Over the past couple of years I have bought lots of music from itunes and have had many ipods etc. Just recently my love affair with the cd has been rekindled for sheer music superiority and I have recently invested in a good quality cd/amp just to enjoy cds.The quality of music is streets ahead of what i was enjoying on my ipod/zeppelin. The other angle is the social side.Its a pleasure to go into a store and browse cds/dvds and see and be seen,to actually buy and receive something.Its human nature,you can't fight human nature.

It becomes more and more clear that in the long run, all disc-based media will disappear: CD's, DVD's and even Blu Ray. Streaming video and audio are just the future. Not that I personally can overcome the idea with some nostalgic feelings, I still remember buying my first Booker T Long Playing. The often brilliant artwork of LP's, already squeezed to the lot less impressive  CD-box format. But like millions of people on this planet, I also love the easyness and mobility of my tiny iPod.
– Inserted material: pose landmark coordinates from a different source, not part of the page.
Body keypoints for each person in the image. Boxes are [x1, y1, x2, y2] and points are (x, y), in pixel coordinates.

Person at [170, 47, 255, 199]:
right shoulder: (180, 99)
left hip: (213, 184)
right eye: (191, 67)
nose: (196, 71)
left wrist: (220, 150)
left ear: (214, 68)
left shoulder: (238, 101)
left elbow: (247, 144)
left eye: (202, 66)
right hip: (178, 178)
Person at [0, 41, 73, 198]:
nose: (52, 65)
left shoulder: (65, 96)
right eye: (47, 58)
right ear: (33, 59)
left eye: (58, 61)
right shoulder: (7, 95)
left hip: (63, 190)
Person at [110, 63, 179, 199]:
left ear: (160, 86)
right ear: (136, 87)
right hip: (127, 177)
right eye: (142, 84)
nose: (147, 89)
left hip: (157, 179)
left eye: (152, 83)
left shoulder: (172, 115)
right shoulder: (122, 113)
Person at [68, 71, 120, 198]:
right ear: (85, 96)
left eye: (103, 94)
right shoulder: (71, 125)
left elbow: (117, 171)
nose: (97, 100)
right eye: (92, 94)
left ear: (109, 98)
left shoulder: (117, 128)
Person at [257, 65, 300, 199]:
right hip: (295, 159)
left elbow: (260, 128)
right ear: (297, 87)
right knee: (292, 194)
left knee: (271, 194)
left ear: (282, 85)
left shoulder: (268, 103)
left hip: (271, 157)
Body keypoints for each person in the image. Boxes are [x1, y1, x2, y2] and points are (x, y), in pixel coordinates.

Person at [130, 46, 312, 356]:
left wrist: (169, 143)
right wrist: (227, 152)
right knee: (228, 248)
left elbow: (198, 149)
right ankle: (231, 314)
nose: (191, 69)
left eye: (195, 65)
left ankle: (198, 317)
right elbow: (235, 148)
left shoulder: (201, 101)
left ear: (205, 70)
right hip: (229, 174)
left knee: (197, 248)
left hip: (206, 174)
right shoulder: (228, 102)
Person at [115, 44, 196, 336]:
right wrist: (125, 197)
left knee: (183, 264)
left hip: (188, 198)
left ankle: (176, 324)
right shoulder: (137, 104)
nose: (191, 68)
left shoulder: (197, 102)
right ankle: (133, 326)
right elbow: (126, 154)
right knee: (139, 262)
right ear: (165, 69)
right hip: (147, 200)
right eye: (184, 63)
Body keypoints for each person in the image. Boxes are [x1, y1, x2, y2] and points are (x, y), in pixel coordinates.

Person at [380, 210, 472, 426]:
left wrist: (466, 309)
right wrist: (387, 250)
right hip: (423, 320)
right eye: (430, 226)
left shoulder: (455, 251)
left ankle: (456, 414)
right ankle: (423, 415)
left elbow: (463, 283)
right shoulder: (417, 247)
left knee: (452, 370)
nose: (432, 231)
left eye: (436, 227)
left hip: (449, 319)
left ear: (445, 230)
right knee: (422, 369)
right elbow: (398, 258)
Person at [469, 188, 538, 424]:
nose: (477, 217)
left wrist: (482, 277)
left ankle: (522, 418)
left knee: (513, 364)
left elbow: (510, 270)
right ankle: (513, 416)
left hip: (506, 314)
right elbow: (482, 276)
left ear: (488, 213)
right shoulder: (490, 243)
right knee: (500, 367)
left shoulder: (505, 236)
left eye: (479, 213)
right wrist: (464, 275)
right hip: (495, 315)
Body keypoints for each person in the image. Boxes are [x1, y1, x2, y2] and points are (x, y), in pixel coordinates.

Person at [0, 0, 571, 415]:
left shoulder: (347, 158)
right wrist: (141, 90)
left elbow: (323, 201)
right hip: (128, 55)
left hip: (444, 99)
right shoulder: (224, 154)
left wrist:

Most of them don't even know that beyond AAC-compression, in its' full lossless codec mode - how it is able to deliver a quality that surpasses most mainstream CD players when connected to a decent DAC. See also the upcoming possibilities of DLNA and media-servers in general. The success of YouTube. The zillions of music and video's GB's that are downloaded everyday. A new age has arrived. Linn won't be the last to quit this scene.

Yes, notice they still produce LP players, funny that.